Assignment 1
According to the post about swerve drive motors, what is the total power of eight MINI-CIM motors?

Looks like an 8 MINI-CIM motor swerve drive would be very close to power and weight of 6 CIM motor 6WD/8WD.

POWER
CIM 6 x 337 watts = 2022 watts total power
MINI-CIM 8 x 230 watts = 1840 watts total power
Within 10% instead of down 50%.

WEIGHT
CIM 6 x 2.80 lbs = 16.8 lbs
MINI-CIM 8 x 2.16 lbs = 17.28 lbs

Seems like the current rules favor a 6 CIM tank over a 4 CIM swerve for acceleration and top speed. I personally would like to see this somehow corrected. Maybe separating BAG motors from the MINI-CIM motors and a allowing 8 MINI-CIM motors?

This could be calculated by adding the watts of all motors used with a not to exceed. Or even more simply a CIM=1 and a MINI-CIM=.66 or .75 and a maximum of 6 when added up.

What's your thoughts?

Assignment 2
Copy out all of the chart comprehension entries below without changing a word.

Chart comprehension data

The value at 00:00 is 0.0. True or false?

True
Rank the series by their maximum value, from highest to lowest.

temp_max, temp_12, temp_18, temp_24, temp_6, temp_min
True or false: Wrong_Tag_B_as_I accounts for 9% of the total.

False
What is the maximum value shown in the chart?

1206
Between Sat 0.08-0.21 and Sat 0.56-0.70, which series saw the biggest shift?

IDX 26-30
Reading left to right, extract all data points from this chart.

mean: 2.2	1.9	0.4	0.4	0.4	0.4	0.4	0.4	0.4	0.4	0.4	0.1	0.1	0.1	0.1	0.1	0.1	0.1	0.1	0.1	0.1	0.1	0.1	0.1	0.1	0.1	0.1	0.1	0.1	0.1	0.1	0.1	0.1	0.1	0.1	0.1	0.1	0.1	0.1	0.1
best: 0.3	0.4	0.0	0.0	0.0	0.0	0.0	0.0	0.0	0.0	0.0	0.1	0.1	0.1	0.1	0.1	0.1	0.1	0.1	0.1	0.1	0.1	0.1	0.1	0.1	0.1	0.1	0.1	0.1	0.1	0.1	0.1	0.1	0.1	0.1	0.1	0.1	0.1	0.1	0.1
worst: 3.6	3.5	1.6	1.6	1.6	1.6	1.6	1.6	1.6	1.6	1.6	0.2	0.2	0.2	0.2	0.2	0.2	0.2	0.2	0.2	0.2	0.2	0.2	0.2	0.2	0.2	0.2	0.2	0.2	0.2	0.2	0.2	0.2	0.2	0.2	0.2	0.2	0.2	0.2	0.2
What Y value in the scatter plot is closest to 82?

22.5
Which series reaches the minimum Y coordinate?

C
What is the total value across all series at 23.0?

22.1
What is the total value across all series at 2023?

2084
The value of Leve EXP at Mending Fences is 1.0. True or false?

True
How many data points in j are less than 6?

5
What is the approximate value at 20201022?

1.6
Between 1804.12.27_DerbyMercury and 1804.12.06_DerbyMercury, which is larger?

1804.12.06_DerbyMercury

Answer 1
1840 watts

Answer 2
The value at 00:00 is 0.0. True or false?

True
Rank the series by their maximum value, from highest to lowest.

temp_max, temp_12, temp_18, temp_24, temp_6, temp_min
True or false: Wrong_Tag_B_as_I accounts for 9% of the total.

False
What is the maximum value shown in the chart?

1206
Between Sat 0.08-0.21 and Sat 0.56-0.70, which series saw the biggest shift?

IDX 26-30
Reading left to right, extract all data points from this chart.

mean: 2.2	1.9	0.4	0.4	0.4	0.4	0.4	0.4	0.4	0.4	0.4	0.1	0.1	0.1	0.1	0.1	0.1	0.1	0.1	0.1	0.1	0.1	0.1	0.1	0.1	0.1	0.1	0.1	0.1	0.1	0.1	0.1	0.1	0.1	0.1	0.1	0.1	0.1	0.1	0.1
best: 0.3	0.4	0.0	0.0	0.0	0.0	0.0	0.0	0.0	0.0	0.0	0.1	0.1	0.1	0.1	0.1	0.1	0.1	0.1	0.1	0.1	0.1	0.1	0.1	0.1	0.1	0.1	0.1	0.1	0.1	0.1	0.1	0.1	0.1	0.1	0.1	0.1	0.1	0.1	0.1
worst: 3.6	3.5	1.6	1.6	1.6	1.6	1.6	1.6	1.6	1.6	1.6	0.2	0.2	0.2	0.2	0.2	0.2	0.2	0.2	0.2	0.2	0.2	0.2	0.2	0.2	0.2	0.2	0.2	0.2	0.2	0.2	0.2	0.2	0.2	0.2	0.2	0.2	0.2	0.2	0.2
What Y value in the scatter plot is closest to 82?

22.5
Which series reaches the minimum Y coordinate?

C
What is the total value across all series at 23.0?

22.1
What is the total value across all series at 2023?

2084
The value of Leve EXP at Mending Fences is 1.0. True or false?

True
How many data points in j are less than 6?

5
What is the approximate value at 20201022?

1.6
Between 1804.12.27_DerbyMercury and 1804.12.06_DerbyMercury, which is larger?

1804.12.06_DerbyMercury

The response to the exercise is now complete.